The crew films Tom and Vanessa scouting a 5,000-square-foot log cabin-style home that's listed for $950,000. There's some fun debate over how to pronounce sauna; there's a secret room that their seven-year-old grandson Asher would love. (We see a photo of Asher holding a giant handgun.) Prime candidates for the cutting room floor, like a scene where Vanessa identifies the fireplace flue, remain intact. The episode concludes with Tom listing things he fundamentally doesn't like about the property.

The fun of these shows is the side-by-side decision making, though we never see Tom and Vanessa in any other homes.
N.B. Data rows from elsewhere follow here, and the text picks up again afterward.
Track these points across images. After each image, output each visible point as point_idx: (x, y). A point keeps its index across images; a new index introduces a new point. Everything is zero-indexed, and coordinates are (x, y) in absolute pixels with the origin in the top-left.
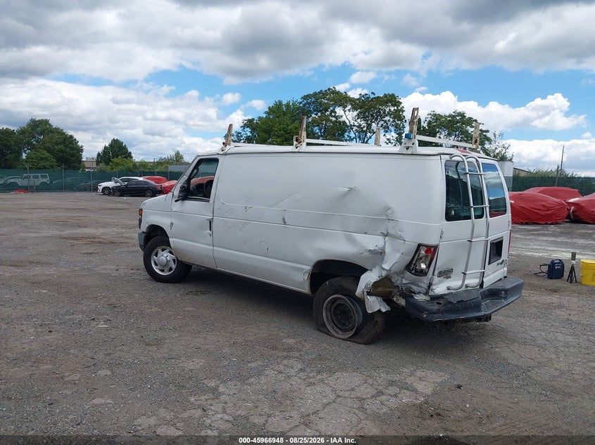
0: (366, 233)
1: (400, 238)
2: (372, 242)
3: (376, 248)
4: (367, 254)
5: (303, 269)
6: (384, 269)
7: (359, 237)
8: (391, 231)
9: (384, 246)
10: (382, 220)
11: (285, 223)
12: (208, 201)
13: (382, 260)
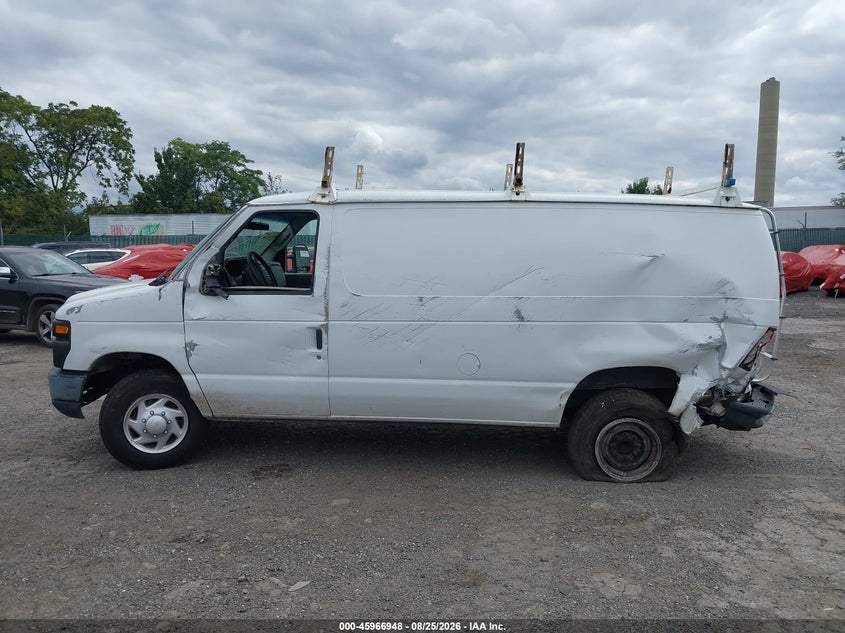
0: (686, 321)
1: (749, 322)
2: (702, 333)
3: (710, 341)
4: (695, 350)
5: (562, 389)
6: (724, 368)
7: (675, 327)
8: (732, 314)
9: (723, 336)
10: (716, 300)
11: (522, 319)
12: (311, 292)
13: (721, 358)
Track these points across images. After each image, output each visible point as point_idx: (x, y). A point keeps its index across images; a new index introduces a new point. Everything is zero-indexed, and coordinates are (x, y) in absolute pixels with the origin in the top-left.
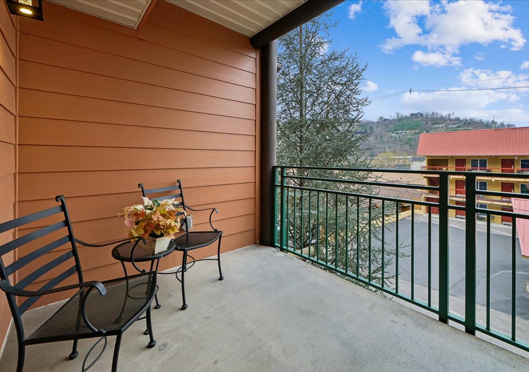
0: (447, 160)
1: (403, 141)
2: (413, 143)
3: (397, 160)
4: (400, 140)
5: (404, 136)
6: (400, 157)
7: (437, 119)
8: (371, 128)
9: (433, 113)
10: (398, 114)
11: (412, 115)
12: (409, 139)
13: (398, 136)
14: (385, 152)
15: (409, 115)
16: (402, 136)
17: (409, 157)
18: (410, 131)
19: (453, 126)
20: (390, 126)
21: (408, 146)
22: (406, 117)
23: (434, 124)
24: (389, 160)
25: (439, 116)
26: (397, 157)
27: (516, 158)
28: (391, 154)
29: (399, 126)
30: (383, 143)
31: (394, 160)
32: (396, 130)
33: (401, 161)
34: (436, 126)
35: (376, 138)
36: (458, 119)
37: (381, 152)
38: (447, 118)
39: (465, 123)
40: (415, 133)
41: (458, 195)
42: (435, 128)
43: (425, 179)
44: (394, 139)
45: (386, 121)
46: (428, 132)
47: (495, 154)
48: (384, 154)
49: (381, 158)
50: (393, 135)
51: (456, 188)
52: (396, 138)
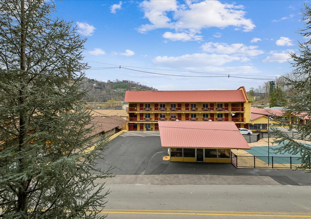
0: (137, 104)
1: (120, 94)
2: (124, 95)
3: (117, 104)
4: (118, 93)
5: (120, 91)
6: (118, 102)
7: (133, 84)
8: (104, 86)
9: (132, 81)
10: (117, 80)
11: (123, 81)
12: (122, 93)
13: (117, 91)
14: (111, 99)
15: (122, 81)
16: (119, 91)
17: (122, 102)
18: (122, 89)
19: (139, 88)
20: (113, 86)
21: (122, 96)
22: (121, 82)
23: (132, 86)
24: (113, 104)
25: (134, 83)
26: (116, 102)
27: (159, 103)
28: (114, 100)
29: (117, 86)
30: (110, 95)
31: (115, 103)
32: (116, 88)
33: (118, 104)
34: (133, 88)
35: (107, 92)
36: (141, 85)
37: (109, 99)
38: (137, 85)
39: (143, 87)
40: (125, 90)
41: (141, 120)
42: (133, 89)
43: (128, 114)
44: (115, 92)
45: (112, 83)
46: (130, 90)
47: (153, 102)
48: (111, 101)
49: (109, 103)
50: (115, 90)
51: (140, 117)
52: (116, 92)
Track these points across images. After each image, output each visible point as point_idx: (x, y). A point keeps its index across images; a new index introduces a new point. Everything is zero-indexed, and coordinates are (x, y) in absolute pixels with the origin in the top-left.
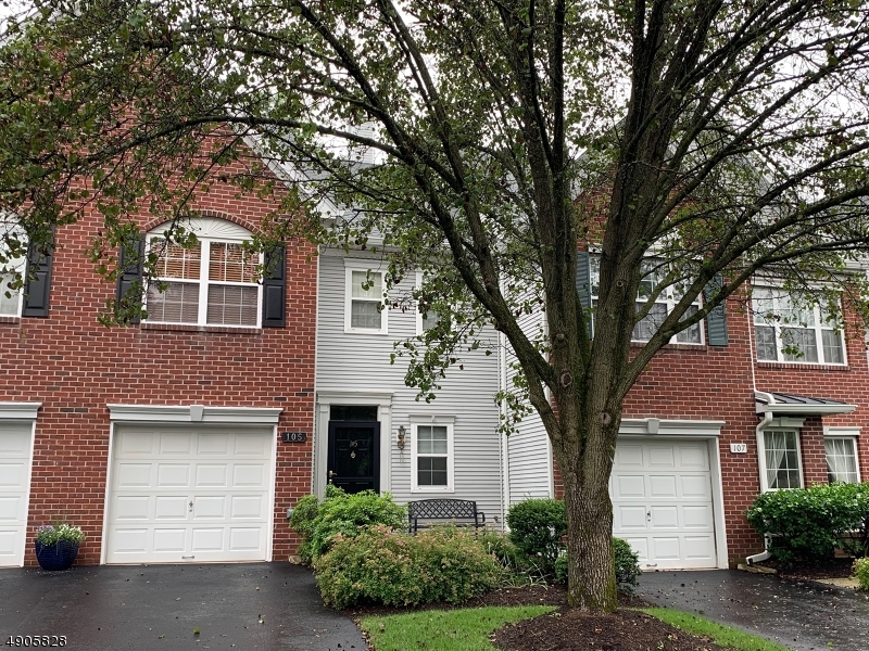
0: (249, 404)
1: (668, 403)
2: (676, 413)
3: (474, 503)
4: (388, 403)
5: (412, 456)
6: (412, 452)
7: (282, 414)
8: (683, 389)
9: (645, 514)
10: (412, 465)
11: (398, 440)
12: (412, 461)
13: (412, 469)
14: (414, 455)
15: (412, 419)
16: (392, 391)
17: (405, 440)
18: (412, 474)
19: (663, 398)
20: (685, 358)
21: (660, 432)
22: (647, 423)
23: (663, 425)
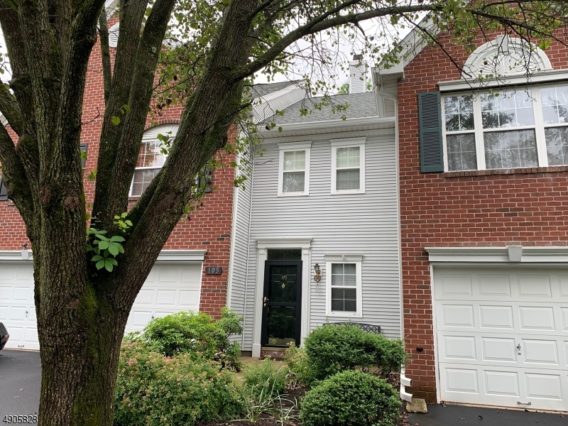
0: (186, 248)
1: (535, 229)
2: (546, 239)
3: (379, 327)
4: (309, 246)
5: (327, 288)
6: (327, 284)
7: (207, 253)
8: (556, 214)
9: (513, 348)
10: (327, 294)
11: (315, 274)
12: (327, 291)
13: (327, 298)
14: (328, 286)
15: (327, 259)
16: (311, 237)
17: (321, 274)
18: (327, 301)
19: (531, 224)
20: (558, 180)
21: (524, 259)
22: (506, 251)
23: (526, 253)
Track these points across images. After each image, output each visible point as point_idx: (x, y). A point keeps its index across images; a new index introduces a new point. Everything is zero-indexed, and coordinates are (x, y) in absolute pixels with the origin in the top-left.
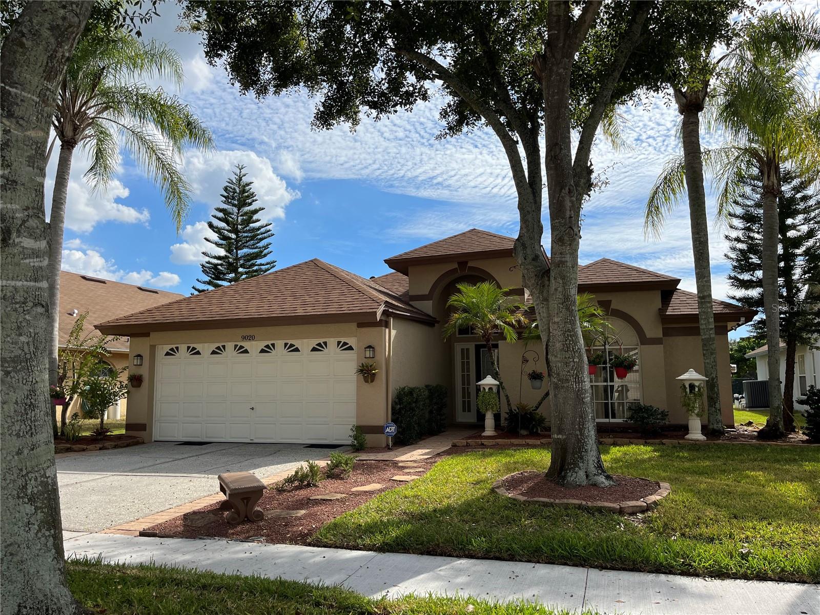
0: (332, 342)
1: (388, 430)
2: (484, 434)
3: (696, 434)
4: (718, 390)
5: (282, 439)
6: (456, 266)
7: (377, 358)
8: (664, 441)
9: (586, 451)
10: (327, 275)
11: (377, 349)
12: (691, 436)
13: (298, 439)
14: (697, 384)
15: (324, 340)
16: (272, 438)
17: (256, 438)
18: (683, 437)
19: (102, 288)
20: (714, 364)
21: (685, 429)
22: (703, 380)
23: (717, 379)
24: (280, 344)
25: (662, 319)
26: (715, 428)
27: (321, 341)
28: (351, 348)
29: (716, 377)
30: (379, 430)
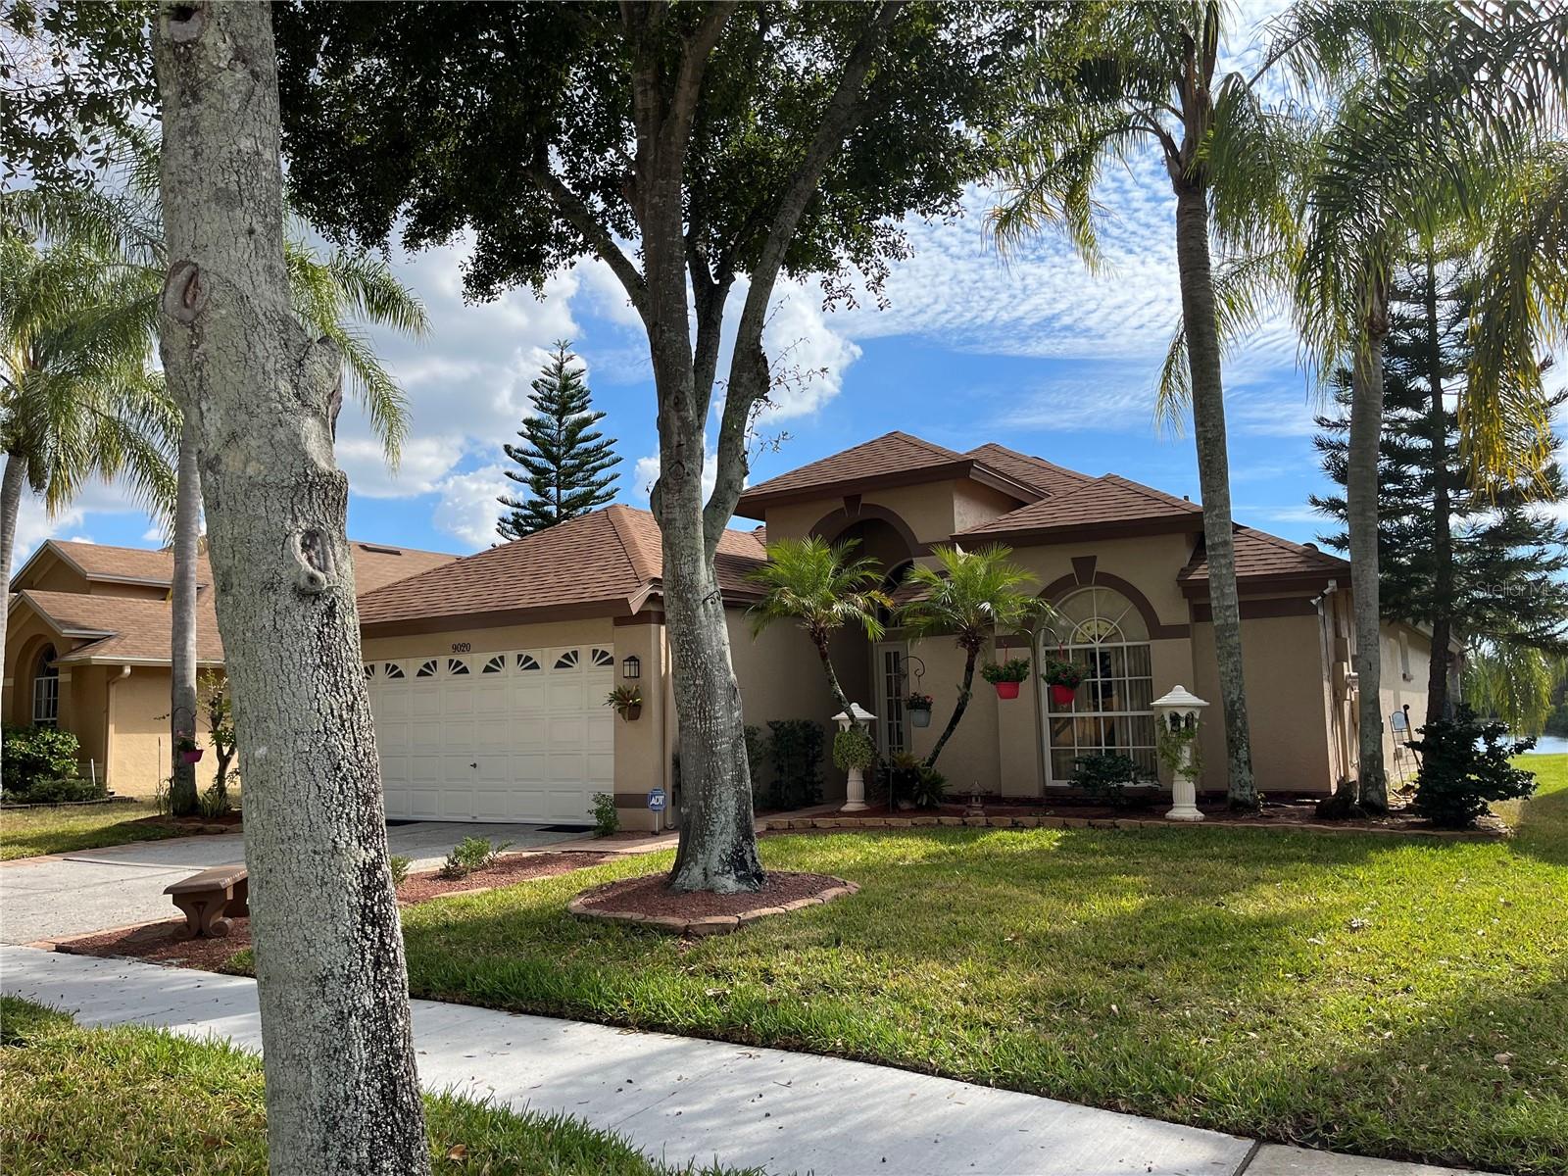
0: (585, 651)
1: (653, 801)
2: (843, 809)
3: (1185, 808)
4: (1244, 724)
5: (517, 815)
6: (840, 504)
7: (644, 676)
8: (1118, 822)
9: (712, 835)
10: (609, 534)
11: (643, 661)
12: (1175, 813)
13: (539, 816)
14: (1183, 714)
15: (574, 648)
16: (502, 816)
17: (482, 815)
18: (1162, 816)
19: (390, 563)
20: (1235, 674)
21: (1167, 800)
22: (1198, 707)
23: (1243, 704)
24: (511, 657)
25: (1184, 589)
26: (1237, 796)
27: (569, 650)
28: (610, 662)
29: (1239, 699)
30: (640, 801)
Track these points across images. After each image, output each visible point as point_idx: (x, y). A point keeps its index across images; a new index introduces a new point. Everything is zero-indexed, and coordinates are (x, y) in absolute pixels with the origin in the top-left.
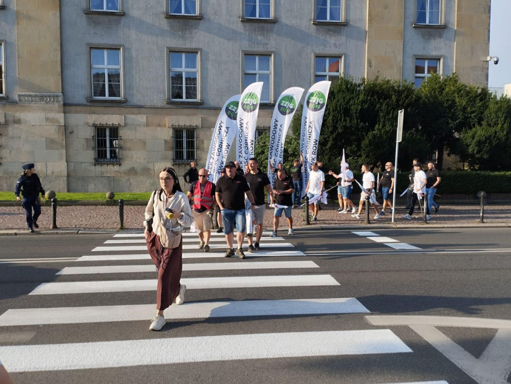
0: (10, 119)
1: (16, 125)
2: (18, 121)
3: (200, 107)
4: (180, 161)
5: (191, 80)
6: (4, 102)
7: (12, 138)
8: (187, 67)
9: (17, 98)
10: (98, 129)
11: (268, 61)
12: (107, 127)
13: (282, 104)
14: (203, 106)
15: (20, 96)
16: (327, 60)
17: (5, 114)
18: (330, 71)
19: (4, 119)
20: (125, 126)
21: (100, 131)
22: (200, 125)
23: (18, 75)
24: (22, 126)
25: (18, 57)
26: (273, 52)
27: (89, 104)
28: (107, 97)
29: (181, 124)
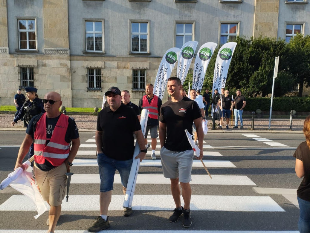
0: (40, 64)
1: (44, 68)
2: (45, 65)
3: (149, 56)
4: (136, 89)
5: (144, 40)
6: (37, 54)
7: (42, 75)
8: (141, 31)
9: (44, 52)
10: (89, 70)
11: (191, 27)
12: (95, 69)
13: (201, 53)
14: (151, 56)
15: (45, 50)
16: (229, 26)
17: (37, 60)
18: (230, 32)
19: (37, 64)
20: (105, 68)
21: (90, 71)
22: (148, 68)
23: (45, 37)
24: (47, 68)
25: (44, 27)
26: (194, 21)
27: (84, 55)
28: (94, 51)
29: (137, 67)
Eventually, the couple found a completely different house in Hudson that Fox never shows or mentions. (Incidentally, Racket once highlighted the former Girl Scout lodge that's situated inside the same luxury development.)

American Dream Home doesn't succeed in producing intentionally compelling TV, and I'm a sucker for house-hunting shows, but its slapdash narrative should inspire approving nods from couch-bound Fox viewers; its almost Tim & Eric-ish production borders on parody. For Twin Cities homebuyers, the fear-based exit of Tom and Vanessa frees up much-needed inventory in the red-hot Minneapolis housing market.